Griffey, a favorite son of Pacific Northwest, awaits Hall
Jan. 01, 2016
SEATTLE (AP) — The perfect swing that we could never emulate. The diving, leaping catches we only dared to copy with the protection of pillows and couch cushions on the floor. The smile that told us baseball could be fun for even the best player of our generation.
For those of us who grew up in the Pacific Northwest, Ken Griffey Jr. was the first transcendent star of our youth we could claim as our own. He was the guy that kids in Chicago, New York and Los Angeles were emulating. Yet we had the chance 81 times a season to go inside the dreary concrete confines of the Kingdome and watch Griffey perform.
He was ours.
Griffey will almost assuredly be voted into the Hall of Fame next week, potentially with the highest percentage ever. It will be a reinforcement of what we were able to watch up close. The ultimate accomplishment to go with all the numbers, awards and the fact that if not for Griffey's greatness — and the success of the franchise in 1995 — Safeco Field never gets built and baseball may have left Seattle.
When Griffey takes his place in Cooperstown, he'll take the entire Northwest with him.
Griffey wasn't from our region, but we adopted him as ours. He grew into an adult before our eyes and he taught us we could play the game with joy. Wear your hat backward. Smile. Laugh. Play with the same delight as if you were playing wiffle ball in the driveway with your buddies, arguing whether the fly ball cleared the power lines and landed for a home run.
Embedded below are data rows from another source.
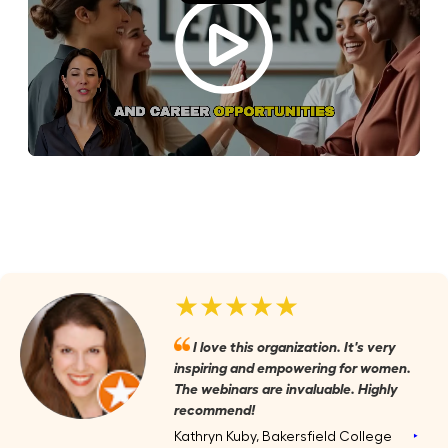
★★★★★
I love this organization. It's very
inspiring and empowering for women.
The webinars are invaluable. Highly
recommend!
Kathryn Kuby, Bakersfield College
‣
If The Kid played baseball like a kid, then it was OK for us to play that way.
There had been other fantastic players to come through our region: Steve Largent, Gary Payton, Shawn Kemp to name a few. None of them matched what Griffey meant to us.
Naughty By Nature's "Hip Hop Hooray," will always lead to flashbacks of watching Griffey stroll to the plate.
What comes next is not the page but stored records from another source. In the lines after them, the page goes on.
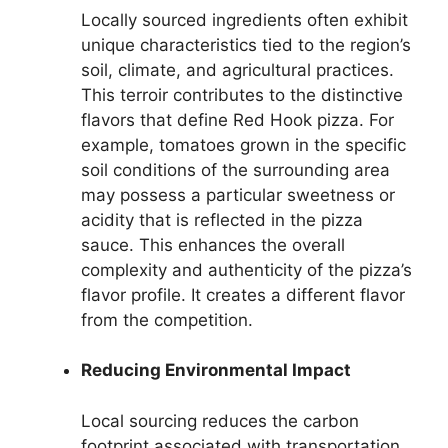
Locally sourced ingredients often exhibit
unique characteristics tied to the region’s
soil, climate, and agricultural practices.
This terroir contributes to the distinctive
flavors that define Red Hook pizza. For
example, tomatoes grown in the specific
soil conditions of the surrounding area
may possess a particular sweetness or
acidity that is reflected in the pizza
sauce. This enhances the overall
complexity and authenticity of the pizza’s
flavor profile. It creates a different flavor
from the competition.
Reducing Environmental Impact
Local sourcing reduces the carbon
footprint associated with transportation,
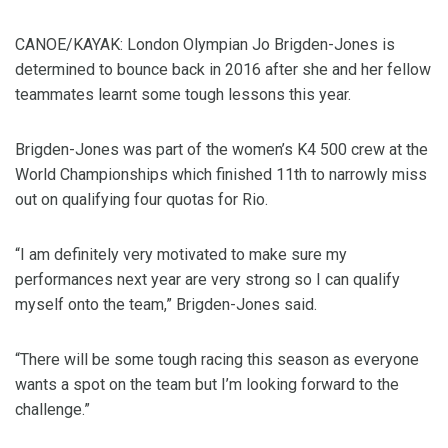
CANOE/KAYAK: London Olympian Jo Brigden-Jones is
determined to bounce back in 2016 after she and her fellow
teammates learnt some tough lessons this year.
Brigden-Jones was part of the women’s K4 500 crew at the
World Championships which finished 11th to narrowly miss
out on qualifying four quotas for Rio.
“I am definitely very motivated to make sure my
performances next year are very strong so I can qualify
myself onto the team,” Brigden-Jones said.
“There will be some tough racing this season as everyone
wants a spot on the team but I’m looking forward to the
challenge.”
Ken Griffey Jr. candy bars? We bought them.
"Ken Griffey Jr. Presents Major League Baseball" for the Super Nintendo? We played it as much as the first versions of Madden.
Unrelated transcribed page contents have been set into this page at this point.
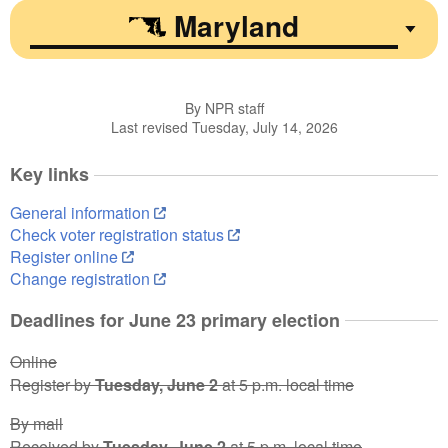
Maryland
By NPR staff
Last revised Tuesday, July 14, 2026
Key links
General information
Check voter registration status
Register online
Change registration
Deadlines for June 23 primary election
Online
Register by
Tuesday, June 2
at 5 p.m. local time
By mail
Received by
Tuesday, June 2
at 5 p.m. local time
That No. 1 Upper Deck baseball card with Griffey's smile? It's never left the protective plastic case from the day it was purchased.
Before every game was available on TV, summer nights were spent sitting outside listening to Dave Niehaus on the radio provide a living narrative to Griffey's career, then staying up late to watch the local news hoping for a 20-second clip of the latest feat of No. 24.
The homers and the catches are too numerous to list, all looking effortless. The Spider-Man into the wall at the Kingdome. The back-to-back homers with his dad and the shot off the warehouse in Baltimore. Bookend moments like homering in his first at-bat in the Kingdome and the final game there. The 56 homers and MVP in 1997, and a Gold Glove for each finger on both hands.
And the most memorable moment in franchise history when Griffey's sprinted home from first base to win Game 5 of the 1995 ALDS over the Yankees, accompanied by Niehaus' radio call: "Here's Junior to third base. They're going to wave him in. The throw to the plate will be late. The Mariners are going to play for the American League championship."
Griffey won't be the first with a Mariners connection to reach the Hall of Fame.
Gaylord Perry is in, but his link to Seattle is pitching his way to a 300th win during his 1 1/2 seasons there.
Niehaus is in for his years of service as the voice of baseball in the Pacific Northwest, creating a soundtrack that was easy on the ears if the baseball itself was for many seasons tough on the eyes.
Randy Johnson entered a year ago, but he plied his Cy Young form while pitching in Arizona and elsewhere later in his career.
This is where Griffey is different from anyone else with a Seattle connection. Drafted and cultivated through the Mariners farm system, he lived up to all the expectations that came from being a No. 1 overall draft pick and became the best player of his generation.
The criticisms of Griffey are valid. He never embraced the Northwest the way it engulfed him. Part of that was youth, part was demeanor. His departures from Seattle on both occasions were messy; the first time strong-arming a trade from the Mariners to Cincinnati before the 2000 season and then literally driving away in the middle of the 2010 season and calling it a career.
Even with those blemishes he is still beloved. Consider that when Griffey was inducted into Seattle's Hall of Fame in 2013 it was the only sellout of that season and even Griffey was left wiping away tears by the end.
"Sometimes I may have been standoffish. I didn't mean to," he said that night. "I just wanted to play baseball. And that was really the only thing that mattered was me going out there and playing and trying to win ballgames for this team."